- _Task prompt_:
The required answer is an exact copy of every line from the beginning of the entries through the line with "collaborazione come ghostwriter per testi", with all pictures omitted.

[Data extracted from a collection]
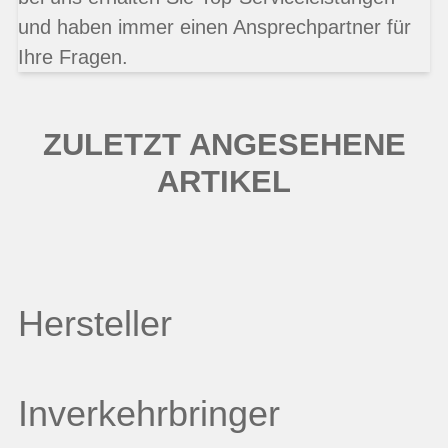
und haben immer einen Ansprechpartner für
Ihre Fragen.
ZULETZT ANGESEHENE
ARTIKEL
Hersteller
Inverkehrbringer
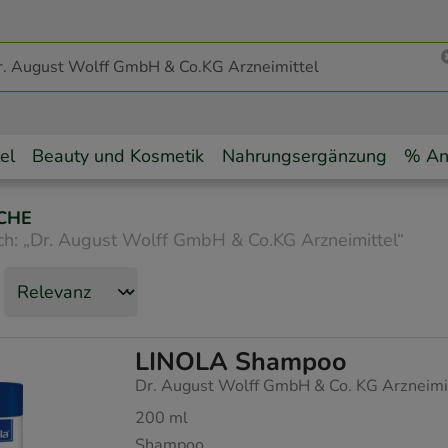
el
Beauty und Kosmetik
Nahrungsergänzung
% An
CHE
ch:
„
Dr. August Wolff GmbH & Co.KG Arzneimittel
“
LINOLA Shampoo
Dr. August Wolff GmbH & Co. KG Arzneimi
200
ml
Shampoo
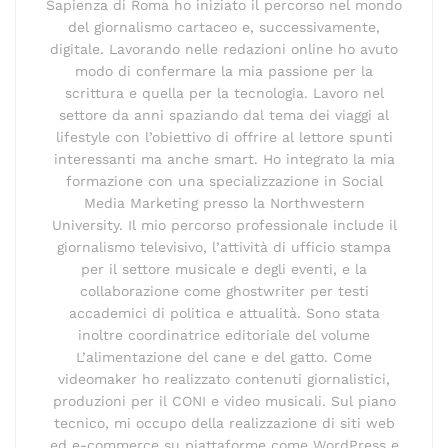
Sapienza di Roma ho iniziato il percorso nel mondo
del giornalismo cartaceo e, successivamente,
digitale. Lavorando nelle redazioni online ho avuto
modo di confermare la mia passione per la
scrittura e quella per la tecnologia. Lavoro nel
settore da anni spaziando dal tema dei viaggi al
lifestyle con l’obiettivo di offrire al lettore spunti
interessanti ma anche smart. Ho integrato la mia
formazione con una specializzazione in Social
Media Marketing presso la Northwestern
University. Il mio percorso professionale include il
giornalismo televisivo, l’attività di ufficio stampa
per il settore musicale e degli eventi, e la
collaborazione come ghostwriter per testi
accademici di politica e attualità. Sono stata
inoltre coordinatrice editoriale del volume
L’alimentazione del cane e del gatto. Come
videomaker ho realizzato contenuti giornalistici,
produzioni per il CONI e video musicali. Sul piano
tecnico, mi occupo della realizzazione di siti web
ed e-commerce su piattaforme come WordPress e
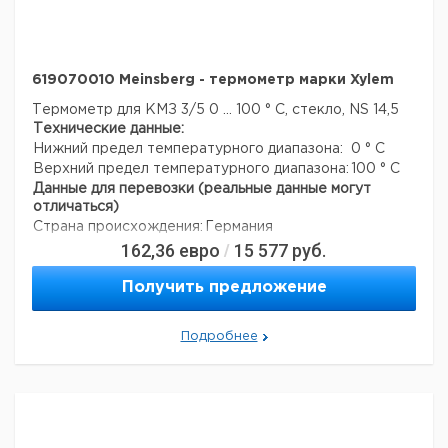
619070010 Meinsberg - термометр марки Xylem
Термометр для КМЗ 3/5
0 ... 100 ° С, стекло, NS 14,5
Технические данные:
Нижний предел температурного диапазона:
0 ° C
Верхний предел температурного диапазона:
100 ° C
Данные для перевозки (реальные данные могут
отличаться)
Страна происхождения:
Германия
162,36
евро
15 577
руб.
/
Получить предложение
Подробнее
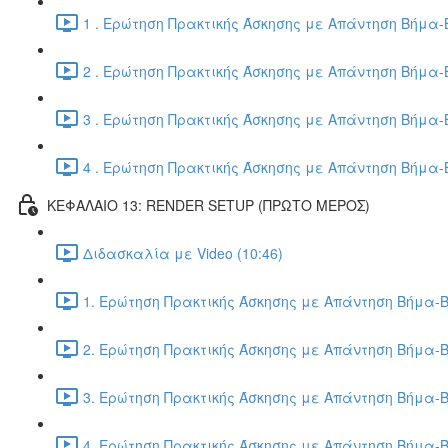
1 . Ερώτηση Πρακτικής Άσκησης με Απάντηση Βήμα-Β
2 . Ερώτηση Πρακτικής Άσκησης με Απάντηση Βήμα-Β
3 . Ερώτηση Πρακτικής Άσκησης με Απάντηση Βήμα-Β
4 . Ερώτηση Πρακτικής Άσκησης με Απάντηση Βήμα-Β
ΚΕΦΑΛΑΙΟ 13: RENDER SETUP (ΠΡΩΤΟ ΜΕΡΟΣ)
Διδασκαλία με Video (10:46)
1. Ερώτηση Πρακτικής Άσκησης με Απάντηση Βήμα-Β
2. Ερώτηση Πρακτικής Άσκησης με Απάντηση Βήμα-Β
3. Ερώτηση Πρακτικής Άσκησης με Απάντηση Βήμα-Β
4. Ερώτηση Πρακτικής Άσκησης με Απάντηση Βήμα-Β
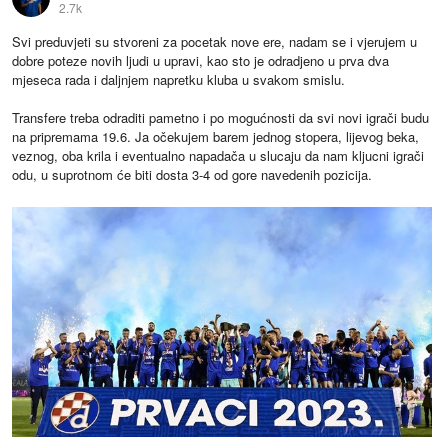
2.7k
Svi preduvjeti su stvoreni za pocetak nove ere, nadam se i vjerujem u
dobre poteze novih ljudi u upravi, kao sto je odradjeno u prva dva
mjeseca rada i daljnjem napretku kluba u svakom smislu.
Transfere treba odraditi pametno i po mogućnosti da svi novi igrači budu
na pripremama 19.6. Ja očekujem barem jednog stopera, lijevog beka,
veznog, oba krila i eventualno napadača u slucaju da nam kljucni igrači
odu, u suprotnom će biti dosta 3-4 od gore navedenih pozicija.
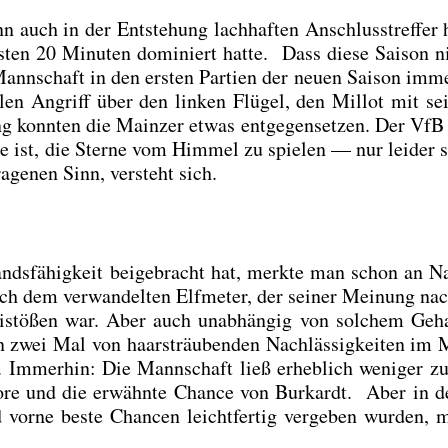
 auch in der Ent­ste­hung lach­haf­ten Anschluss­tref­fer 
­ten 20 Minu­ten domi­niert hat­te. Dass die­se Sai­son ni
 Mann­schaft in den ers­ten Par­tien der neu­en Sai­son imm
­len Angriff über den lin­ken Flü­gel, den Mil­lot mit se
konn­ten die Main­zer etwas ent­ge­gen­set­zen. Der VfB z
 ist, die Ster­ne vom Him­mel zu spie­len — nur lei­der
­ge­nen Sinn, ver­steht sich.
nds­fä­hig­keit bei­gebracht hat, merk­te man schon an 
ach dem ver­wan­del­ten Elf­me­ter, der sei­ner Mei­nung nach
ei­stö­ßen war. Aber auch unab­hän­gig von sol­chem Geh
n zwei Mal von haar­sträu­ben­den Nach­läs­sig­kei­ten im M
m. Immer­hin: Die Mann­schaft ließ erheb­lich weni­ger z
ore und die erwähn­te Chan­ce von Bur­kardt. Aber in 
 vor­ne bes­te Chan­cen leicht­fer­tig ver­ge­ben wur­den,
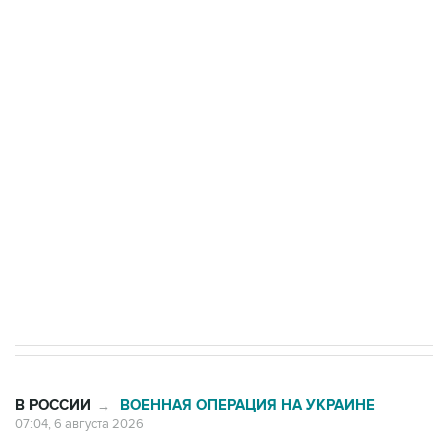
БПЛА на автомобиль в Удмуртии
Путин сообщил о решении сосредоточить в
одних руках все службы тыла Минобороны
Как российские медицинские технологии
выходят на мировые рынки
Социальная реклама, АНО «Национальные приоритеты».
ИНН 7725383515 Erid: F7NfYUJCUneVdTRF8PRs
Трамп заявил, что переговоры с Ираном
начнутся в понедельник
В РОССИИ
ВОЕННАЯ ОПЕРАЦИЯ НА УКРАИНЕ
→
07:04, 6 августа 2026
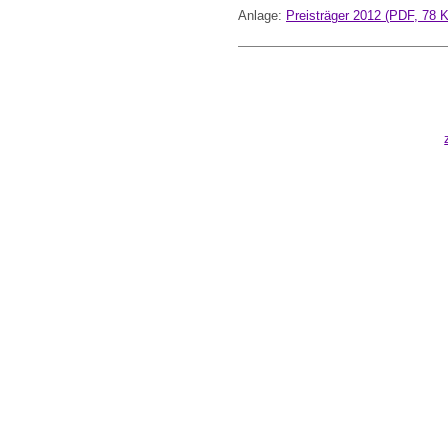
Anlage:
Preisträger 2012 (PDF, 78 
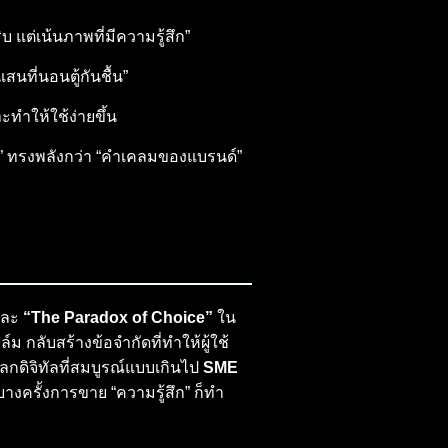
 แต่เน้นภาพที่มีความรู้สึก”
นที่นอนตู้กันชื้น”
ะทำให้ใช้ง่ายขึ้น
ริง” ทรงพลังกว่า “คำเคลมของแบรนด์”
ละ
“The Paradox of Choice”
ใน
ม กลับสร้างข้อจำกัดที่ทำให้ผู้ใช้
นโลกดิจิทัลที่สมบูรณ์แบบเกินไป
SME
งครั้งการขาย “ความรู้สึก” ก็ทำ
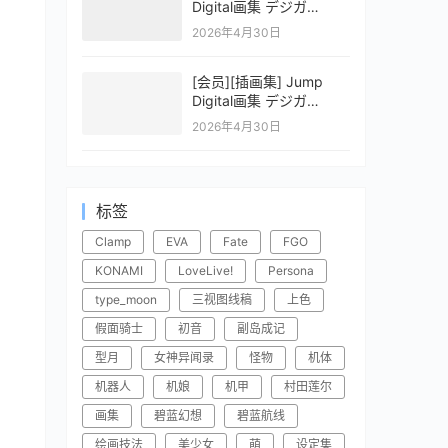
Digital画集 デジガ
CLAYMORE 2
2026年4月30日
[会员][插画集] Jump
Digital画集 デジガ
CLAYMORE 1
2026年4月30日
标签
Clamp
EVA
Fate
FGO
KONAMI
LoveLive!
Persona
type_moon
三视图线稿
上色
假面骑士
初音
副岛成记
型月
女神异闻录
怪物
机体
机器人
机娘
机甲
村田莲尔
画集
碧蓝幻想
碧蓝航线
绘画技法
美少女
萌
设定集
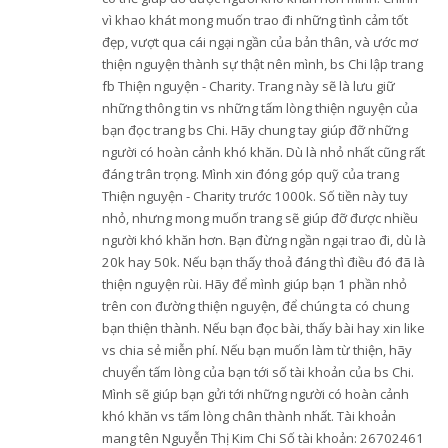
vì khao khát mong muốn trao đi những tình cảm tốt
đẹp, vượt qua cái ngại ngần của bản thân, và ước mơ
thiện nguyện thành sự thật nên mình, bs Chi lập trang
fb Thiện nguyện - Charity. Trang này sẽ là lưu giữ
những thông tin vs những tấm lòng thiện nguyện của
bạn đọc trang bs Chi. Hãy chung tay giúp đỡ những
người có hoàn cảnh khó khăn. Dù là nhỏ nhất cũng rất
đáng trân trọng. Mình xin đóng góp quỹ của trang
Thiện nguyện - Charity trước 1000k. Số tiền này tuy
nhỏ, nhưng mong muốn trang sẽ giúp đỡ được nhiều
người khó khăn hơn. Bạn đừng ngần ngại trao đi, dù là
20k hay 50k. Nếu bạn thấy thoả đáng thì điều đó đã là
thiện nguyện rùi. Hãy để mình giúp bạn 1 phần nhỏ
trên con đường thiện nguyện, để chúng ta có chung
bạn thiện thành. Nếu bạn đọc bài, thấy bài hay xin like
vs chia sẻ miễn phí. Nếu bạn muốn làm từ thiện, hãy
chuyển tấm lòng của bạn tới số tài khoản của bs Chi.
Mình sẽ giúp bạn gửi tới những người có hoàn cảnh
khó khăn vs tấm lòng chân thành nhất. Tài khoản
mang tên Nguyễn Thị Kim Chi Số tài khoản: 26702461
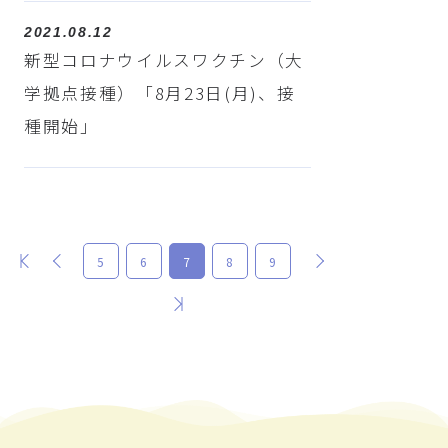
2021.08.12
新型コロナウイルスワクチン（大
学拠点接種）「8月23日(月)、接
種開始」
最初
前
次
5
6
7
8
9
最後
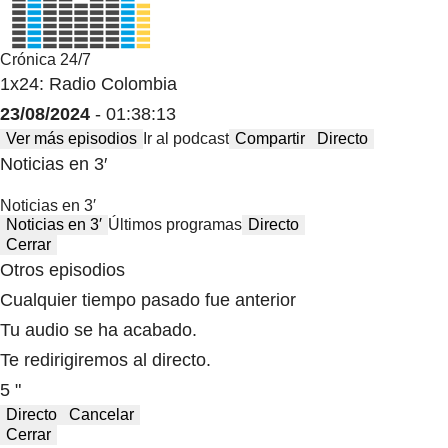
Crónica 24/7
1x24: Radio Colombia
23/08/2024
- 01:38:13
Ver más episodios
Ir al podcast
Compartir
Directo
Noticias en 3′
Noticias en 3′
Noticias en 3′
Últimos programas
Directo
Cerrar
Otros episodios
Cualquier tiempo pasado fue anterior
Tu audio se ha acabado.
Te redirigiremos al directo.
5 "
Directo
Cancelar
Cerrar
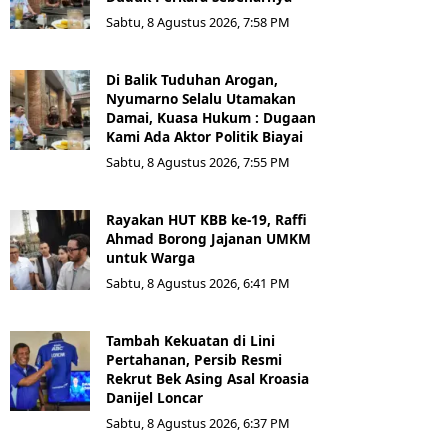
Sabtu, 8 Agustus 2026, 7:58 PM
Di Balik Tuduhan Arogan,
Nyumarno Selalu Utamakan
Damai, Kuasa Hukum : Dugaan
Kami Ada Aktor Politik Biayai
Sabtu, 8 Agustus 2026, 7:55 PM
Rayakan HUT KBB ke-19, Raffi
Ahmad Borong Jajanan UMKM
untuk Warga
Sabtu, 8 Agustus 2026, 6:41 PM
Tambah Kekuatan di Lini
Pertahanan, Persib Resmi
Rekrut Bek Asing Asal Kroasia
Danijel Loncar
Sabtu, 8 Agustus 2026, 6:37 PM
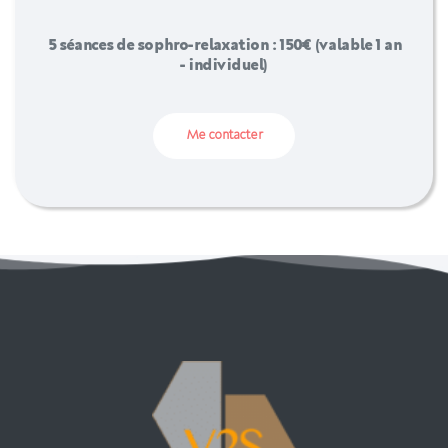
5 séances de sophro-relaxation : 150€ (valable 1 an
- individuel)
Me contacter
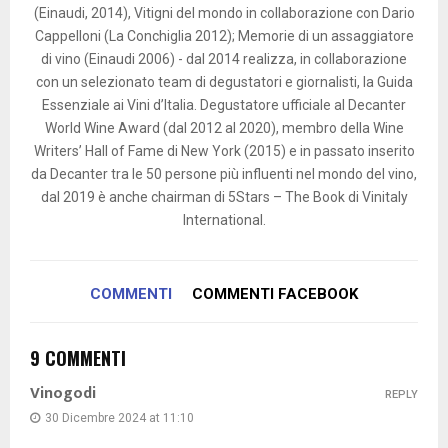
(Einaudi, 2014), Vitigni del mondo in collaborazione con Dario
Cappelloni (La Conchiglia 2012); Memorie di un assaggiatore
di vino (Einaudi 2006) - dal 2014 realizza, in collaborazione
con un selezionato team di degustatori e giornalisti, la Guida
Essenziale ai Vini d’Italia. Degustatore ufficiale al Decanter
World Wine Award (dal 2012 al 2020), membro della Wine
Writers’ Hall of Fame di New York (2015) e in passato inserito
da Decanter tra le 50 persone più influenti nel mondo del vino,
dal 2019 è anche chairman di 5Stars – The Book di Vinitaly
International.
COMMENTI
COMMENTI FACEBOOK
9 COMMENTI
Vinogodi
REPLY
30 Dicembre 2024 at 11:10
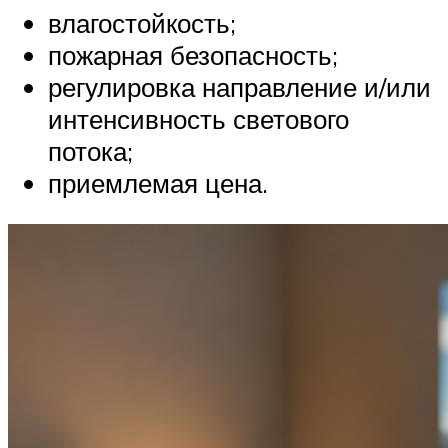
влагостойкость;
пожарная безопасность;
регулировка направление и/или
интенсивность светового
потока;
приемлемая цена.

- _The answer_:
und haben immer einen Ansprechpartner für
Ihre Fragen.
ZULETZT ANGESEHENE
ARTIKEL
Hersteller
Inverkehrbringer
el
Beauty und Kosmetik
Nahrungsergänzung
% An
CHE
ch:
„
Dr. August Wolff GmbH & Co.KG Arzneimittel
“
LINOLA Shampoo
Dr. August Wolff GmbH & Co. KG Arzneimi
200
ml
Shampoo
Sapienza di Roma ho iniziato il percorso nel mondo
del giornalismo cartaceo e, successivamente,
digitale. Lavorando nelle redazioni online ho avuto
modo di confermare la mia passione per la
scrittura e quella per la tecnologia. Lavoro nel
settore da anni spaziando dal tema dei viaggi al
lifestyle con l’obiettivo di offrire al lettore spunti
interessanti ma anche smart. Ho integrato la mia
formazione con una specializzazione in Social
Media Marketing presso la Northwestern
University. Il mio percorso professionale include il
giornalismo televisivo, l’attività di ufficio stampa
per il settore musicale e degli eventi, e la
collaborazione come ghostwriter per testi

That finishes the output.